# [MATERIALS PROVIDED]
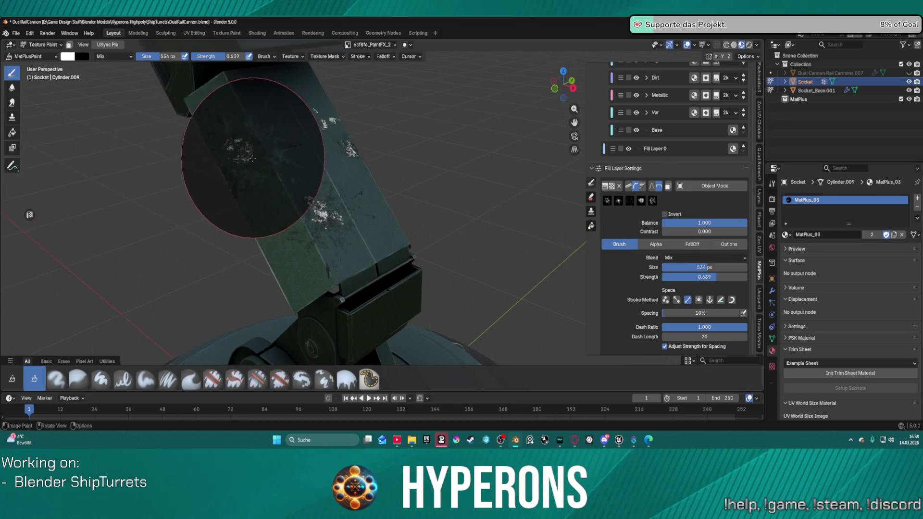
pyautogui.moveTo(196, 142)
pyautogui.keyDown('shift'); pyautogui.mouseDown(button='middle')
pyautogui.moveTo(351, 196)
pyautogui.moveTo(306, 175)
pyautogui.mouseUp(button='middle'); pyautogui.keyUp('shift')
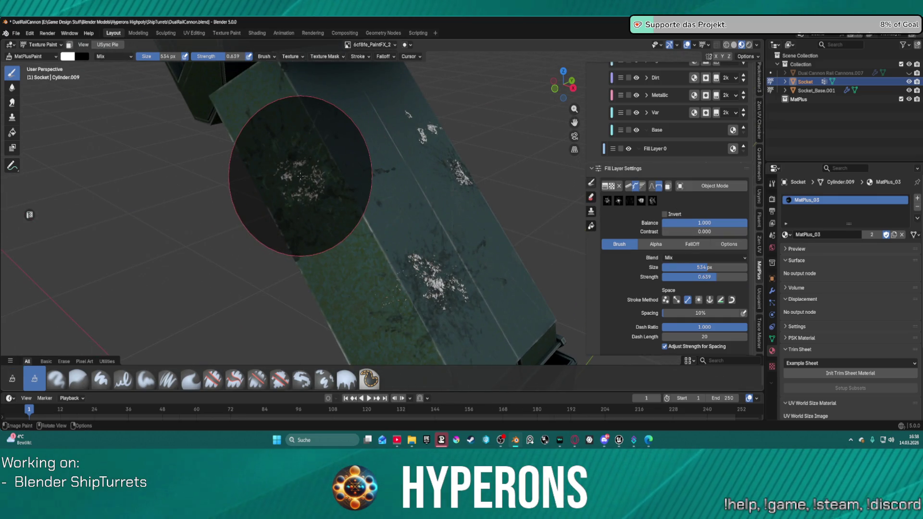
pyautogui.moveTo(453, 208)
pyautogui.mouseDown(button='middle')
pyautogui.moveTo(525, 227)
pyautogui.moveTo(509, 194)
pyautogui.moveTo(474, 168)
pyautogui.moveTo(455, 212)
pyautogui.moveTo(462, 196)
pyautogui.moveTo(534, 214)
pyautogui.moveTo(529, 271)
pyautogui.moveTo(474, 254)
pyautogui.moveTo(464, 270)
pyautogui.mouseUp(button='middle')
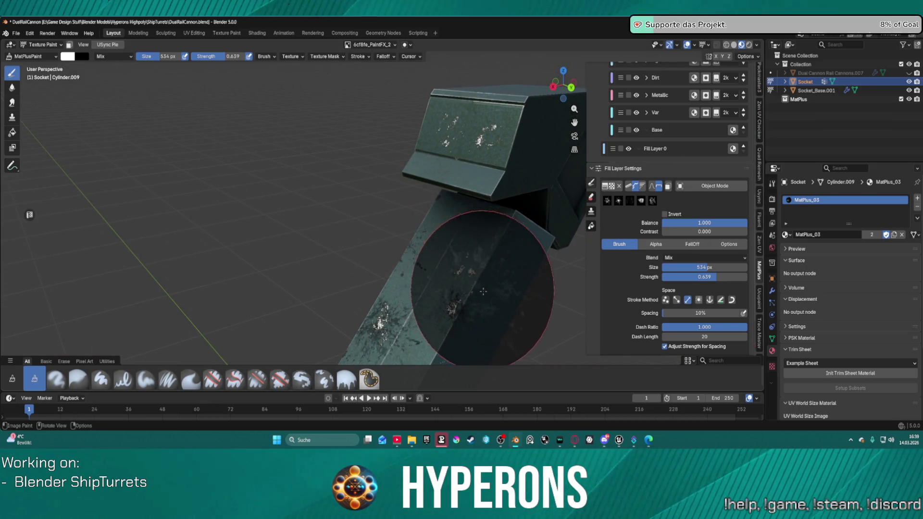
pyautogui.scroll(3, 466, 281)
pyautogui.keyDown('ctrl'); pyautogui.scroll(-8, 490, 312); pyautogui.keyUp('ctrl')
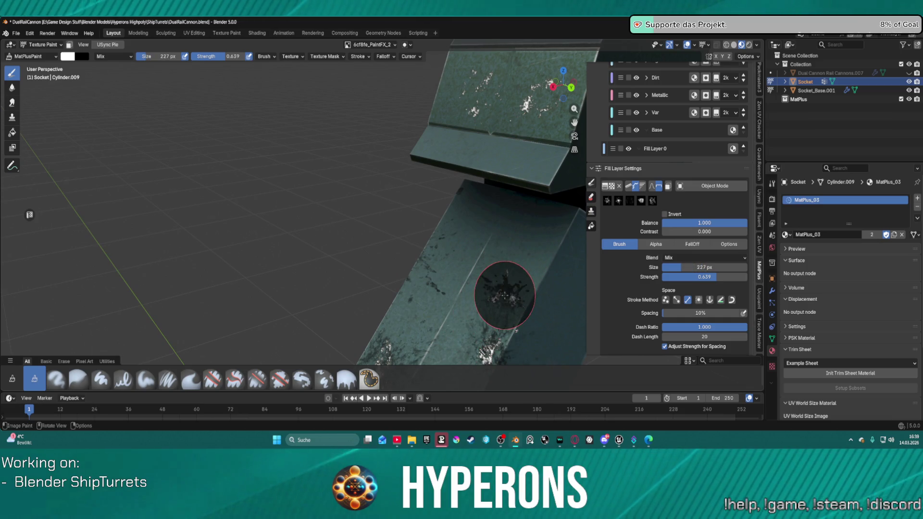
pyautogui.click(505, 294)
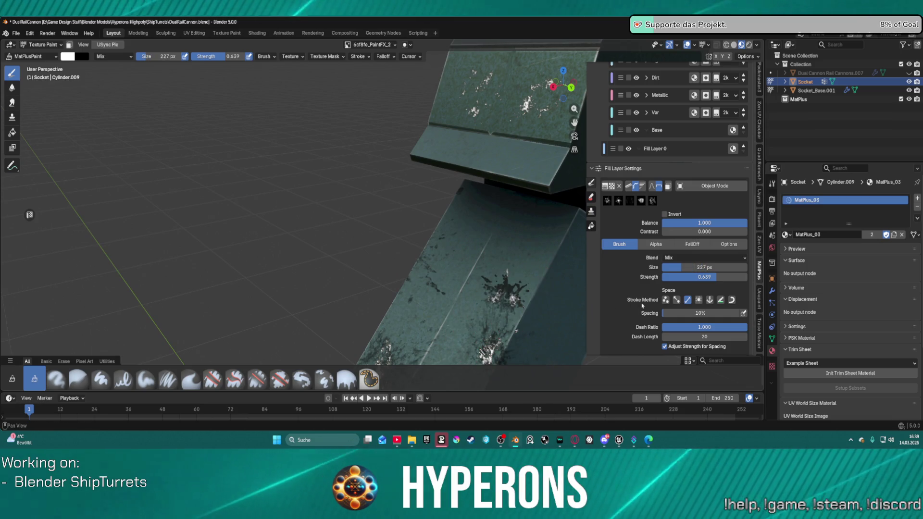
pyautogui.click(591, 200)
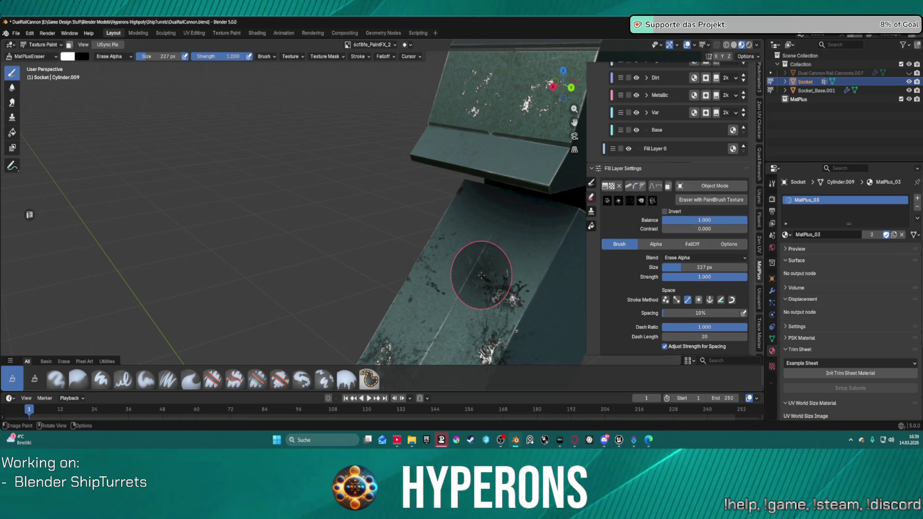
pyautogui.scroll(-3, 520, 285)
pyautogui.moveTo(521, 286)
pyautogui.mouseDown(button='middle')
pyautogui.moveTo(532, 329)
pyautogui.moveTo(494, 324)
pyautogui.moveTo(546, 320)
pyautogui.moveTo(592, 332)
pyautogui.moveTo(600, 323)
pyautogui.moveTo(422, 319)
pyautogui.mouseUp(button='middle')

# [WHAT YOU SHOULD DO]
An exact transcription of the listing is required, and it must contain no pictures.

# [FINISHED TASK]
pyautogui.moveTo(196, 142)
pyautogui.keyDown('shift'); pyautogui.mouseDown(button='middle')
pyautogui.moveTo(351, 196)
pyautogui.moveTo(306, 175)
pyautogui.mouseUp(button='middle'); pyautogui.keyUp('shift')
pyautogui.moveTo(453, 208)
pyautogui.mouseDown(button='middle')
pyautogui.moveTo(525, 227)
pyautogui.moveTo(509, 194)
pyautogui.moveTo(474, 168)
pyautogui.moveTo(455, 212)
pyautogui.moveTo(462, 196)
pyautogui.moveTo(534, 214)
pyautogui.moveTo(529, 271)
pyautogui.moveTo(474, 254)
pyautogui.moveTo(464, 270)
pyautogui.mouseUp(button='middle')
pyautogui.scroll(3, 466, 281)
pyautogui.keyDown('ctrl'); pyautogui.scroll(-8, 490, 312); pyautogui.keyUp('ctrl')
pyautogui.click(505, 294)
pyautogui.click(591, 200)
pyautogui.scroll(-3, 520, 285)
pyautogui.moveTo(521, 286)
pyautogui.mouseDown(button='middle')
pyautogui.moveTo(532, 329)
pyautogui.moveTo(494, 324)
pyautogui.moveTo(546, 320)
pyautogui.moveTo(592, 332)
pyautogui.moveTo(600, 323)
pyautogui.moveTo(422, 319)
pyautogui.mouseUp(button='middle')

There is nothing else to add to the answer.